Question

In a scenario where there are users that have posts, and each user has a view representing a news feed (much like with a logged in Tumblr account), and each post overview has a link to the comments with a comment counter per post, what is the best caching strategy here (On a Rails 4 stack)?

Assuming 5 users, A B C D E, with each being subscribed to the 2 users on their right (A is subscribed to B and C, B is subscribed to C and D etc.) and only having the users they've subscribed to showing up on their news feed view.

Edit:

Assume a fan-out-on-write approach is taken, where each user has a unique set (of post ids) in Redis, and on every post create, the id of the new post is appended to every of the post creator's friends' sets. The redis sets act as an index and a user's feed is fetched via a single SQL query.
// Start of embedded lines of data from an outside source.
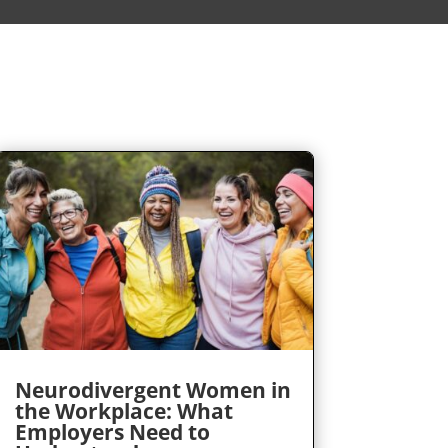
Neurodivergent Women in
the Workplace: What
Employers Need to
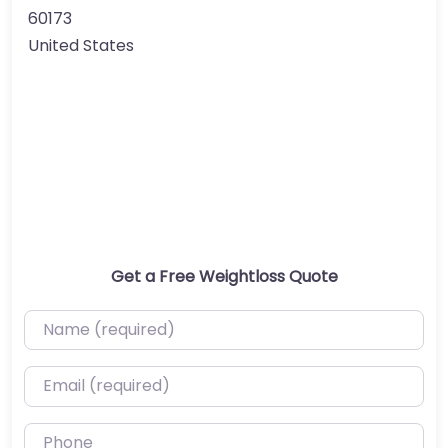
60173
United States
Get a Free Weightloss Quote
Name (required)
Email (required)
Phone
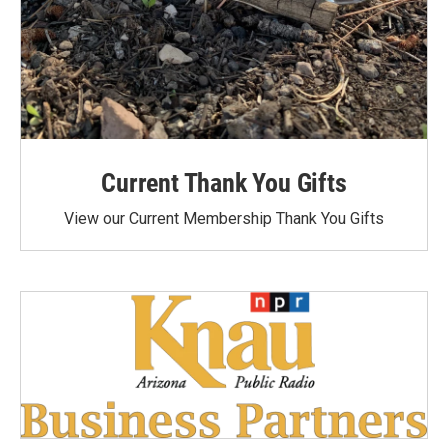
Current Thank You Gifts
View our Current Membership Thank You Gifts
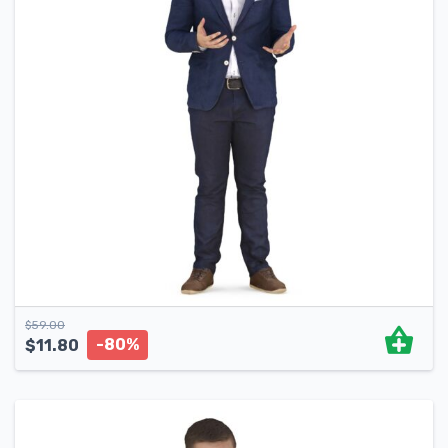
$
59.00
-80%
$
11.80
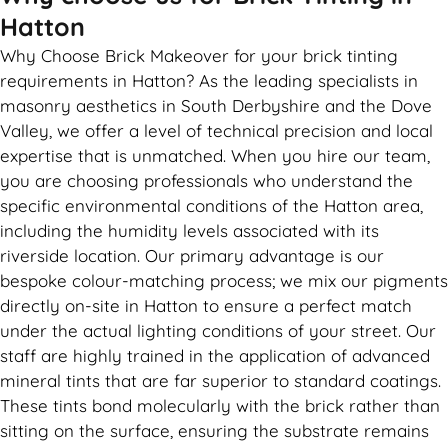
Hatton
Why Choose Brick Makeover for your brick tinting
requirements in Hatton? As the leading specialists in
masonry aesthetics in South Derbyshire and the Dove
Valley, we offer a level of technical precision and local
expertise that is unmatched. When you hire our team,
you are choosing professionals who understand the
specific environmental conditions of the Hatton area,
including the humidity levels associated with its
riverside location. Our primary advantage is our
bespoke colour-matching process; we mix our pigments
directly on-site in Hatton to ensure a perfect match
under the actual lighting conditions of your street. Our
staff are highly trained in the application of advanced
mineral tints that are far superior to standard coatings.
These tints bond molecularly with the brick rather than
sitting on the surface, ensuring the substrate remains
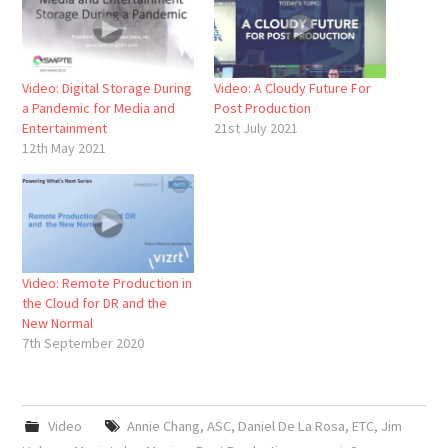
Video: Digital Storage During
Video: A Cloudy Future For
a Pandemic for Media and
Post Production
Entertainment
21st July 2021
12th May 2021
Video: Remote Production in
the Cloud for DR and the
New Normal
7th September 2020
Video
Annie Chang
,
ASC
,
Daniel De La Rosa
,
ETC
,
Jim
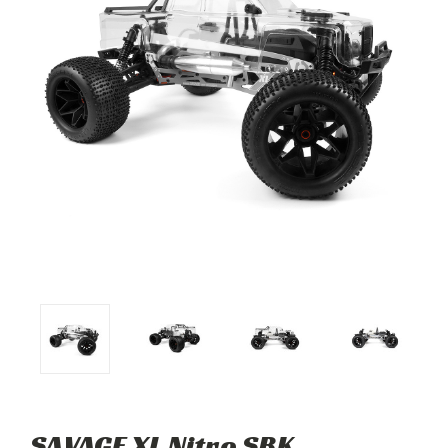
SAVAGE XL Nitro SBK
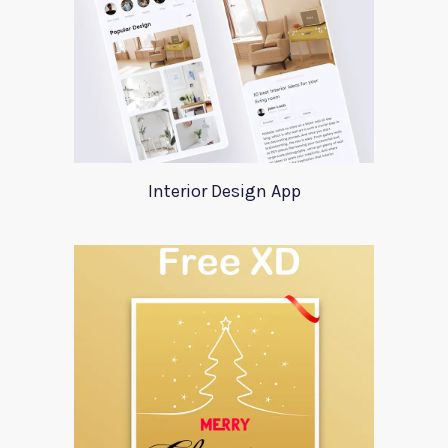
Interior Design App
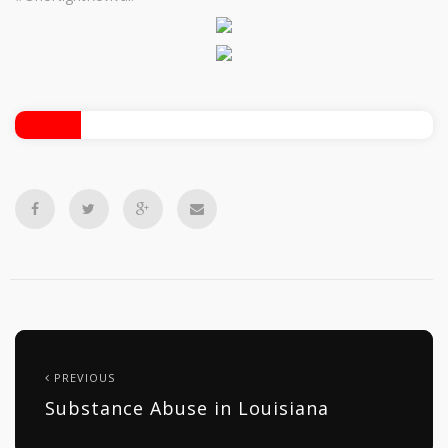
PREVIOUS
Substance Abuse in Louisiana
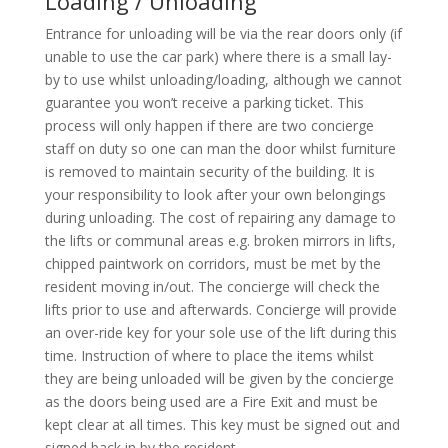
Loading / Unloading
Entrance for unloading will be via the rear doors only (if
unable to use the car park) where there is a small lay-
by to use whilst unloading/loading, although we cannot
guarantee you won’t receive a parking ticket. This
process will only happen if there are two concierge
staff on duty so one can man the door whilst furniture
is removed to maintain security of the building. It is
your responsibility to look after your own belongings
during unloading. The cost of repairing any damage to
the lifts or communal areas e.g. broken mirrors in lifts,
chipped paintwork on corridors, must be met by the
resident moving in/out. The concierge will check the
lifts prior to use and afterwards. Concierge will provide
an over-ride key for your sole use of the lift during this
time. Instruction of where to place the items whilst
they are being unloaded will be given by the concierge
as the doors being used are a Fire Exit and must be
kept clear at all times. This key must be signed out and
signed back in by the resident.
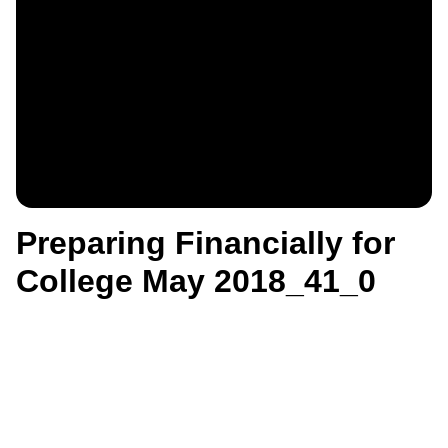
Preparing Financially for
College May 2018_41_0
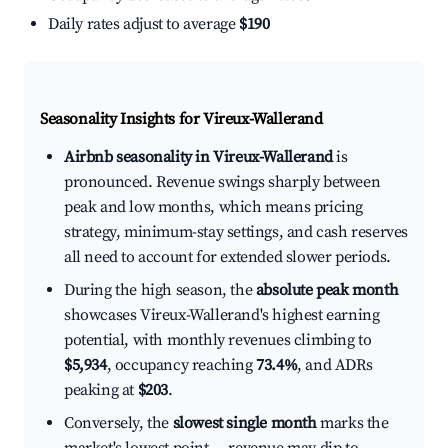
Daily rates adjust to average
$190
Seasonality Insights for Vireux-Wallerand
Airbnb seasonality in Vireux-Wallerand
is
pronounced. Revenue swings sharply between
peak and low months, which means pricing
strategy, minimum-stay settings, and cash reserves
all need to account for extended slower periods.
During the high season, the
absolute peak month
showcases Vireux-Wallerand's highest earning
potential, with monthly revenues climbing to
$5,934
, occupancy reaching
73.4%
, and ADRs
peaking at
$203
.
Conversely, the
slowest single month
marks the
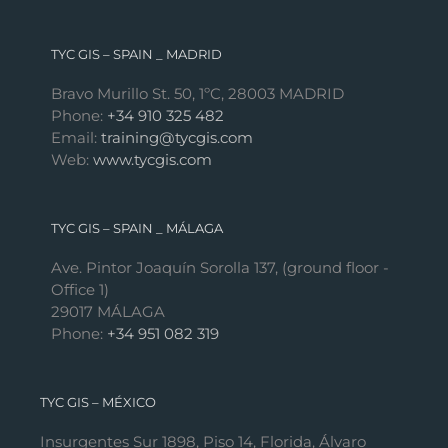
TYC GIS – SPAIN _ MADRID
Bravo Murillo St. 50, 1ºC, 28003 MADRID
Phone:
+34 910 325 482
Email:
training@tycgis.com
Web:
www.tycgis.com
TYC GIS – SPAIN _ MÁLAGA
Ave. Pintor Joaquín Sorolla 137, (ground floor -
Office 1)
29017 MÁLAGA
Phone:
+34 951 082 319
TYC GIS – MÉXICO
Insurgentes Sur 1898, Piso 14, Florida, Álvaro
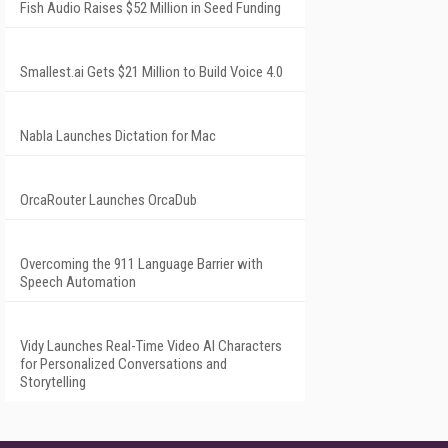
Fish Audio Raises $52 Million in Seed Funding
Smallest.ai Gets $21 Million to Build Voice 4.0
Nabla Launches Dictation for Mac
OrcaRouter Launches OrcaDub
Overcoming the 911 Language Barrier with
Speech Automation
Vidy Launches Real-Time Video AI Characters
for Personalized Conversations and
Storytelling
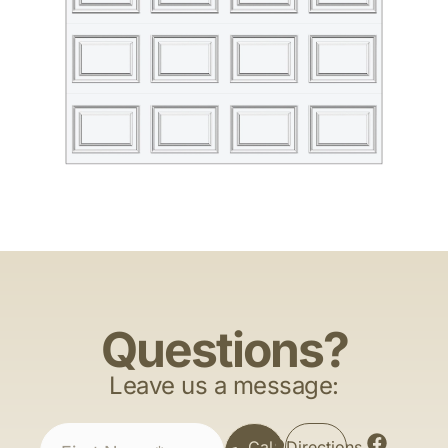
Questions?
Leave us a message:
Call
Directions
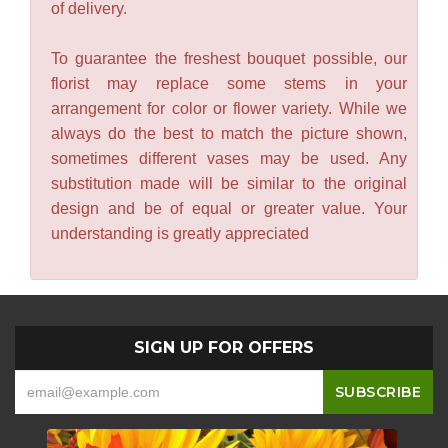
of delivery.
To guarantee the freshest bouquet possible, our
florist may replace some stems in your
arrangement for color or flower variety. While we
always do the best to match the picture shown,
sometimes different vases may be used. Any
substitution made will be similar to the original
design and be of equal or greater value. Your
understanding is greatly appreciated
SIGN UP FOR OFFERS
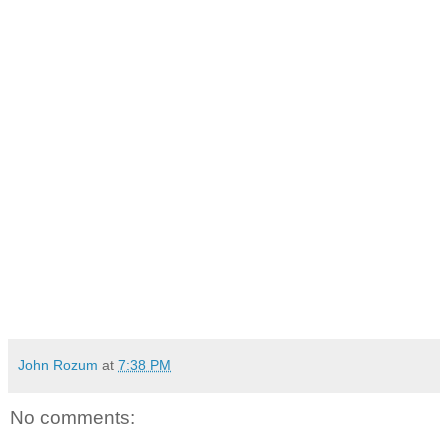
John Rozum
at
7:38 PM
No comments:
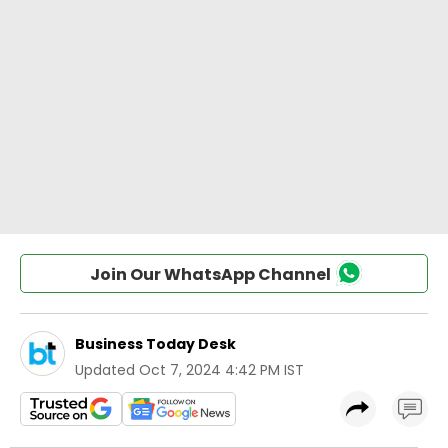
Join Our WhatsApp Channel
Business Today Desk
Updated
Oct 7, 2024 4:42 PM IST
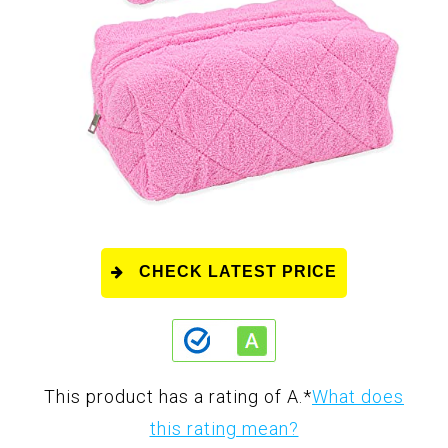
CHECK LATEST PRICE
This product has a rating of A.
*
What does
this rating mean?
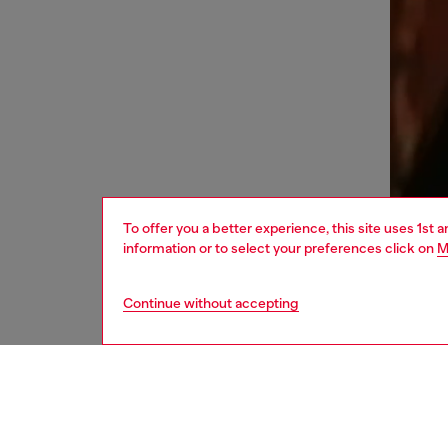
To offer you a better experience, this site uses 1st 
information or to select your preferences click on
M
Continue without accepting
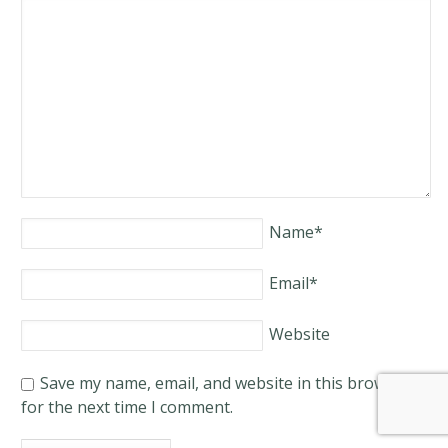
Name
*
Email
*
Website
Save my name, email, and website in this browser
for the next time I comment.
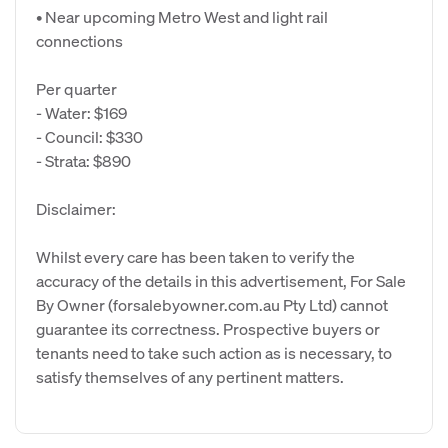
• Near upcoming Metro West and light rail
connections
Per quarter
- Water: $169
- Council: $330
- Strata: $890
Disclaimer:
Whilst every care has been taken to verify the
accuracy of the details in this advertisement, For Sale
By Owner (forsalebyowner.com.au Pty Ltd) cannot
guarantee its correctness. Prospective buyers or
tenants need to take such action as is necessary, to
satisfy themselves of any pertinent matters.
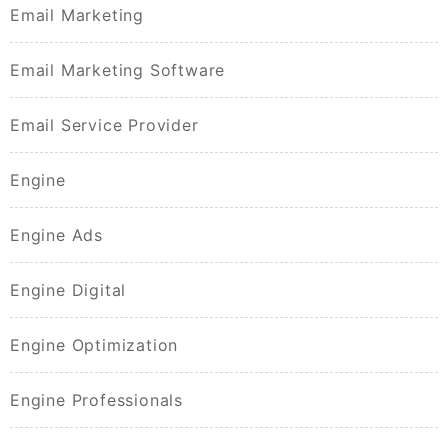
Email Marketing
Email Marketing Software
Email Service Provider
Engine
Engine Ads
Engine Digital
Engine Optimization
Engine Professionals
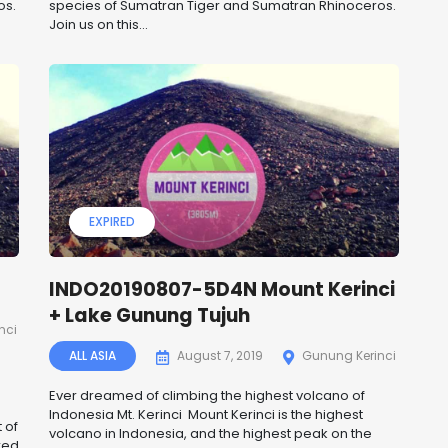
os.
species of Sumatran Tiger and Sumatran Rhinoceros.
Join us on this...
EXPIRED
INDO20190807-5D4N Mount Kerinci
+ Lake Gunung Tujuh
nci
ALL ASIA
August 7, 2019
Gunung Kerinci
Ever dreamed of climbing the highest volcano of
Indonesia Mt. Kerinci Mount Kerinci is the highest
 of
volcano in Indonesia, and the highest peak on the
red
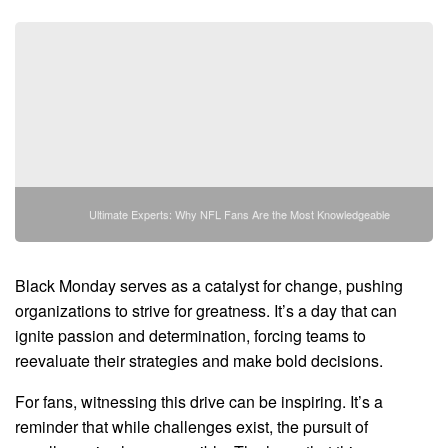
Ultimate Experts: Why NFL Fans Are the Most Knowledgeable
Black Monday serves as a catalyst for change, pushing
organizations to strive for greatness. It’s a day that can
ignite passion and determination, forcing teams to
reevaluate their strategies and make bold decisions.
For fans, witnessing this drive can be inspiring. It’s a
reminder that while challenges exist, the pursuit of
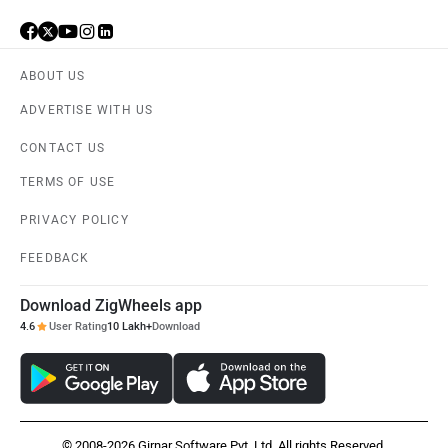
ABOUT US
ADVERTISE WITH US
CONTACT US
TERMS OF USE
PRIVACY POLICY
FEEDBACK
Download ZigWheels app
4.6
User Rating
10 Lakh+
Download
© 2008-2026 Girnar Software Pvt. Ltd. All rights Reserved.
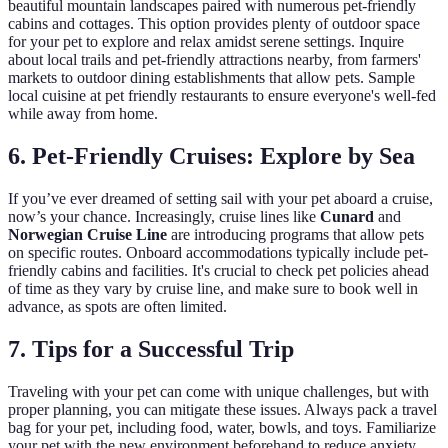
beautiful mountain landscapes paired with numerous pet-friendly
cabins and cottages. This option provides plenty of outdoor space
for your pet to explore and relax amidst serene settings. Inquire
about local trails and pet-friendly attractions nearby, from farmers'
markets to outdoor dining establishments that allow pets. Sample
local cuisine at pet friendly restaurants to ensure everyone's well-fed
while away from home.
6. Pet-Friendly Cruises: Explore by Sea
If you’ve ever dreamed of setting sail with your pet aboard a cruise,
now’s your chance. Increasingly, cruise lines like
Cunard
and
Norwegian Cruise Line
are introducing programs that allow pets
on specific routes. Onboard accommodations typically include pet-
friendly cabins and facilities. It's crucial to check pet policies ahead
of time as they vary by cruise line, and make sure to book well in
advance, as spots are often limited.
7. Tips for a Successful Trip
Traveling with your pet can come with unique challenges, but with
proper planning, you can mitigate these issues. Always pack a travel
bag for your pet, including food, water, bowls, and toys. Familiarize
your pet with the new environment beforehand to reduce anxiety.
Bearing this in mind, caching each feed should be a matter of this approach:

  1. Check set in redis (first hit)
  2. write @feed_array to memcached
  3. fetch posts with single SQL command and save to @feed
  4. write @feed to memcached
  5. Check set in redis (second hit)
  6. If set values match @feed_array then return @feed from memcached. Otherwise new SQL query and override @feed in memcached

This approach would mean easy cache use for the views when iterating through the @post divs, but how would one handle the comment counts?

Était-ce utile?

La solution

unrelated of the application stack that you are using, i don't think that a caching approach scales in your situation. twitter-like functionality is often handled by de-normalization.

in your situation, this could mean implementing a feed model for each user, appending new posts of the followers, so that it is fast to load the 'timeline' of a user from his own feed, instead of joining all his (possible thousands) of friends.